Milazzo helped organize a trip for the region’s transit officials to Richmond, Virginia, to see its new Pulse BRT system, which carries some 7,000 daily riders across 7.6 dense miles in 35-37 minutes. It can drive development, too. The total assessed value of the “Pulse Corridor,” Richmond transit officials said, grew from $8.74 billion in 2015 to $10.92 billion in 2019.

“We are clearly pushing BRT as something we think is very reasonable to be part of the solution,” Milazzo said.

BRT seems logical, said Aaron Nelson, the president and CEO of the Chamber, “because you can do it today.”

“These big systems,” he said, require “planning and right-of-way acquisition and compensation, and all that.” The versatility, he said, makes sense for both the time and the place because the thinking has shifted.

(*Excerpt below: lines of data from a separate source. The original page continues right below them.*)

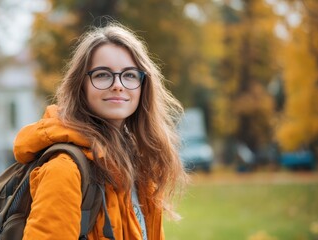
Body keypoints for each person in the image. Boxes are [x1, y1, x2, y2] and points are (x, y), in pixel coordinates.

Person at [13, 22, 188, 240]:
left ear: (144, 86)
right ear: (81, 86)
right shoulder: (65, 170)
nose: (118, 85)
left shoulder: (138, 165)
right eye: (103, 74)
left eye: (130, 75)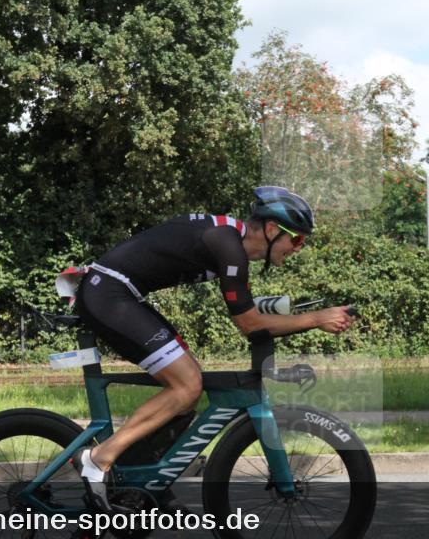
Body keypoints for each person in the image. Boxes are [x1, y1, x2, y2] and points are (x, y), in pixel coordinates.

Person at [68, 186, 356, 512]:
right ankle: (98, 459)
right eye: (298, 240)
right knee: (187, 383)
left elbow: (252, 316)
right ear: (274, 230)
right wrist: (316, 318)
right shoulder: (228, 246)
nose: (298, 248)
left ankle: (139, 482)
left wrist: (299, 319)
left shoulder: (231, 243)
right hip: (109, 294)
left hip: (118, 292)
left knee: (189, 379)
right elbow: (249, 324)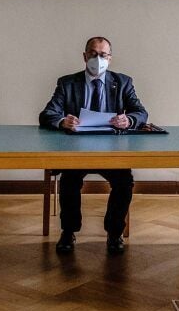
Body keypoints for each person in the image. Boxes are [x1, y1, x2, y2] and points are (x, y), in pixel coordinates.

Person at [39, 36, 148, 255]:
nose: (97, 59)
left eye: (103, 55)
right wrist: (62, 121)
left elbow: (140, 112)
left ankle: (114, 232)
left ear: (110, 58)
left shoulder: (123, 82)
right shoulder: (67, 83)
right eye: (93, 54)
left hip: (112, 149)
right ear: (84, 56)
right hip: (77, 148)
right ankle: (68, 231)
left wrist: (129, 120)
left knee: (124, 182)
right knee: (69, 181)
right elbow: (47, 114)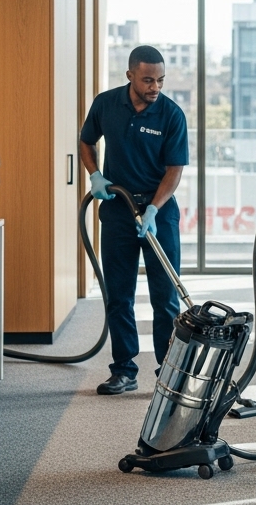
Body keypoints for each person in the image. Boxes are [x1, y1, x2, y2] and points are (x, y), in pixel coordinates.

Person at [79, 45, 189, 395]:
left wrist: (155, 209)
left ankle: (167, 371)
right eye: (147, 80)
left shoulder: (171, 115)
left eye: (160, 80)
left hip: (159, 212)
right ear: (130, 76)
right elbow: (86, 141)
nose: (155, 87)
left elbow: (174, 170)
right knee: (119, 295)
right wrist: (95, 175)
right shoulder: (107, 104)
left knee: (165, 298)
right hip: (118, 209)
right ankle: (124, 369)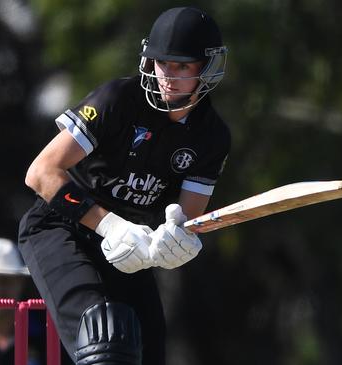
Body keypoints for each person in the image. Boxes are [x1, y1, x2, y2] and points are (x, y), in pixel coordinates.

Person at [18, 6, 230, 365]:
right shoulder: (117, 100)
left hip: (133, 250)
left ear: (206, 68)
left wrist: (174, 244)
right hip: (59, 228)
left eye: (182, 66)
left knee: (147, 354)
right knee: (104, 341)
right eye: (162, 63)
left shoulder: (212, 137)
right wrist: (110, 225)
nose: (168, 77)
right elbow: (41, 172)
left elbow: (186, 217)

YOU REALLY NEED TO DO CONSIDERABLE REGROUPING,DEVELOP A VIABLE PLAN ANDMAKE SURE THIS KIND OFBREAKDOWN IN THE PROCESSWON’T OCCUR AGAIN.– REP. DAVID E. PRICE

“The biggest thing that has changed,” Nelson said, “is the belief that only light rail could drive significant economic development.”

He added: “It was believed that the billion dollars worth of development that was supposed to happen around a station could only happen if we have light rail; the buses couldn’t drive that,” Nelson said. “But we’ve seen in other areas that welldesigned [BRT plans] can be a major driver.”

Though the early feasibility and other studies for the light rail spoke of “exhaustive” public engagement campaigns, these kinds of complicated programs can take so long that whatever is gleaned can soon become outdated. The light rail plan might have been perfect for the market at the time of its origin, Milazzo said, but “the market is different now. There are simply more people.”

“You should never be amazed how long it takes transportation projects to get built,” Milazzo said. “You should be amazed anything gets built to begin with.”

Bassett said the urgency is no longer hypothetical. In many ways the transit issue is like climate change: The dire effects of inaction are not coming – they are here.

“The connectivity point is the interstate system,” Bassett said, “and Orange County’s portion of that interstate system is two lanes in both directions.”

The narrow outlet regularly leads to rush-hour traffic that stalls from 15-501 to the I-85/I-40 split near Hillsborough, a distance of some 15 miles.

“In the 21st century-thinking about jobs and employees, the world shifted a couple of years back: Workforce began to dictate company location,” Bassett said. “It’s more about creating a quality of life that functions and works for individuals.”

It is a big part of why Amazon, Google and other major companies, which have decided against our area as major expansion points, choose their locations.

Time is limited, and these things take time.

Rep. David E. Price might concur. Price represents parts of Orange, Durham and Wake counties and is a ranking member of the House Transportation, Housing and Urban Development Subcommittee. He was a significant advocate for the light rail plan and for the federal funding. When the plan ended, he called it a historic setback.

This time, he said, leaders simply have to do better.

“One doesn’t just submit a new plan to the FTA at the drop of a hat,” he said. “You really need to do considerable regrouping, develop a viable plan and make sure this kind of breakdown in the process won’t occur again.